A imposição do fazer prejudica não somente o trabalho voluntário, mas as próprias entidades, observando que o objeto de estudo da presente tese se volta aos clubes de serviços e associações sem fins lucrativos de atividades profissionais, que passam a apresentar quadro reduzido de associados que se interessem em compor seu corpo administrativo, comprometendo sua existência, como se manifesta SVE 2: “É necessário mudar a conscientização dos profissionais voluntários, para se unirem em torno de um só objetivo.” Na verdade, o que esse sujeito quis dizer refere-se à concepção e não conscientização dos profissionais, tendo em vista a ausência de conceitos e práticas sobre gestão.

Por outro lado, especialmente quanto às associações sem fins lucrativos de atividades profissionais, a pesquisa revelou que os associados tem preocupação pouco significativa com a efetividade do serviço, conhecendo superficialmente a organização. Já, os membros dos clubes de serviços, respaldam- se na credibilidade da instituição e em sua visibilidade na sociedade, mas não se preocupam em avaliar concretamente os resultados dos serviços de forma planejada.

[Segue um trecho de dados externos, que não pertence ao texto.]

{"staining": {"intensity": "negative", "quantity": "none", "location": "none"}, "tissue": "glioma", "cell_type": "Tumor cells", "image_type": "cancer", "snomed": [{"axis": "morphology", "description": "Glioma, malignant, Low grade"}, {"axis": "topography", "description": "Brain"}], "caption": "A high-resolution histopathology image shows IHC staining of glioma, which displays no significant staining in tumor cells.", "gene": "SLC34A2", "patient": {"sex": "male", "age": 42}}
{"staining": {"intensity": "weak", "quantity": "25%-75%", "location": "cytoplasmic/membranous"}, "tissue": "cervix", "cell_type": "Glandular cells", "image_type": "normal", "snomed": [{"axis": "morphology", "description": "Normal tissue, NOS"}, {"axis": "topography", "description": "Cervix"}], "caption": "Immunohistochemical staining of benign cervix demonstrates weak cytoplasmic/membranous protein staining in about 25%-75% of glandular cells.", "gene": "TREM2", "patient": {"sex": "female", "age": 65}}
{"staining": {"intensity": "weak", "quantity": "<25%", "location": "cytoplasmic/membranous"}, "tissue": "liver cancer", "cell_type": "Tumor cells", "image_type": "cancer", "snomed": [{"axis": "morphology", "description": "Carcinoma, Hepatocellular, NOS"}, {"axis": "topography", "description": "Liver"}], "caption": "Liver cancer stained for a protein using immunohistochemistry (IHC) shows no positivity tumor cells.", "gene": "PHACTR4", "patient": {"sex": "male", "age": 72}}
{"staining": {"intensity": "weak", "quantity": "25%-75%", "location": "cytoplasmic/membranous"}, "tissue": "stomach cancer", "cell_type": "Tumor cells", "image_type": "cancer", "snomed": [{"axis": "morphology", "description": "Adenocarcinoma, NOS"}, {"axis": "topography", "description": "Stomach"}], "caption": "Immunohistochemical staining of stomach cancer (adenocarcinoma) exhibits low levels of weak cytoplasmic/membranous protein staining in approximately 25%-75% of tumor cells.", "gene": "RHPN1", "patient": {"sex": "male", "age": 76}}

Não foram detectados traços de planejamento formal, ou seja, com realização de reuniões periódicas de criação, dinâmicas de reflexão, informação e deliberação, além de discussões cruciais à elaboração dos projetos.

Tanto o serviço voluntário quanto o trabalho remunerado devem apresentar igualdade de condições, pois ambos são fundamentais para o êxito dos objetivos propostos, devendo ser bem planejados. Antes de tudo, imprescindível definir o diagnóstico da realidade, os objetivos, estratégias, procedimentos metodológicos exequíveis, instrumentais de trabalho adequados e específicos à realidade da entidade, recursos, tempo de realização, etapas das ações, equipes e a identificação do perfil dos beneficiários. A consciência desse conjunto de fatores inexiste e predomina o valor conferido ao trabalho remunerado, o que

consequentemente fortalece a imposição do fazer, tendo em vista a lógica das atividades do mundo do trabalho, impostas e não facultativas.

Para ser voluntário é necessário que a pessoa saiba que integra o todo institucional, que do nível de suas ações depende a efetividade dos objetivos da entidade. Tratando-se do voluntariado, outra questão relevante é a motivação, partindo do princípio de que o voluntário, por si só, é idealista e suas satisfações são abstratas, não havendo recompensa material quanto aos serviços prestados. Nesse ponto, o reconhecimento em relação ao trabalho realizado é fundamental, como mencionado.

Definitivamente, a imposição do fazer é incompatível com as associações sem fins lucrativos de atividades profissionais e clubes de serviços pesquisados, pois contam com poucos empregados e muito mais com o trabalho voluntário, como demonstrado na pesquisa, em que pese o fato de que outras instituições do Terceiro Setor, não objeto do presente estudo, possam indicar situação inversa.

Para se caracterizar enquanto voluntário, o trabalho não pode ser imposto e exigido como contrapartida de benefícios de ordem trabalhista, devendo se realizar gratuitamente, individualmente, para entidades sem fins lucrativos.

O indivíduo tem plena liberdade para escolher o trabalho voluntário, cuja dimensão vem aumentando paulatinamente, em níveis internacional e nacional, de acordo com considerações realizadas, mas a realidade revelada pelos discursos dos sujeitos é diferente: muitos preferem não se envolver, realizando somente trabalhos remunerados, significando que a imposição do fazer, em alguns casos, ainda supera a vontade e o envolvimento do ser humano em prol de causas essenciais ao desenvolvimento da sociedade e o seu próprio.